Age-appropriate adaptation of housing

Demographic change confronts our society with new tasks, particularly as regards the design and adaptation of age-appropriate housing, neighbourhoods and regions. People’s increasing life span is leading to changed demands on housing: after all, despite medical progress, physical impairments increase in old age, making daily life more difficult. Anyone who wants to stay in their familiar surroundings for as long as possible, is dependent on a home that is as accessible as possible.

Consequently, the housing stock in Germany will in future have to be adapted more extensively to the needs of older people. The number of existing, age-appropriate homes is insufficient to meet the demand.

Good conditions in the residential environment

Satisfaction, well-being and happiness have a lot to do with whether people feel content in their residential environment and identify with their town or neighbourhood. Living also encompasses the surroundings, the neighbourhood, social contacts and the nearby facilities – be it home help and a home care service, or doctors’ surgeries, shops and public transport. In a society where the balance between the age groups is shifting, it is even more important that younger and older people are in contact with each other, help each other and stick together. The neighbourhood plays a decisive role in this context.
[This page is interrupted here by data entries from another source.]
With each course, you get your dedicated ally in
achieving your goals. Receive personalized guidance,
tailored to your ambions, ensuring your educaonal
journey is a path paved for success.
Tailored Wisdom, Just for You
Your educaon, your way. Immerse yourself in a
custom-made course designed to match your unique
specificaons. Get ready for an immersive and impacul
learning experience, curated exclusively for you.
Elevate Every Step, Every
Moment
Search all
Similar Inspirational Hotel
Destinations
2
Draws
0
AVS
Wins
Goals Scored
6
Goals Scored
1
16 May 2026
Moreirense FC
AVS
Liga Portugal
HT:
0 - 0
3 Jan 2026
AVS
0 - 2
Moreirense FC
With its programmes and measures modelled on caring communities, the Federal Ministry for Family Affairs, Senior Citizens, Women and Youth wants to shape the impact of demographic change and exploit the opportunities it offers. After all, there are opportunities: a longer life gives people more healthy years, and many older people – particularly if they have lived in a neighbourhood for a long time – actively contribute to preserving social cohesion and quality of life there. The objective is for all generations in Germany to have good living and housing conditions. Older people should be able to live independently and participate in the life of the community for as long as possible.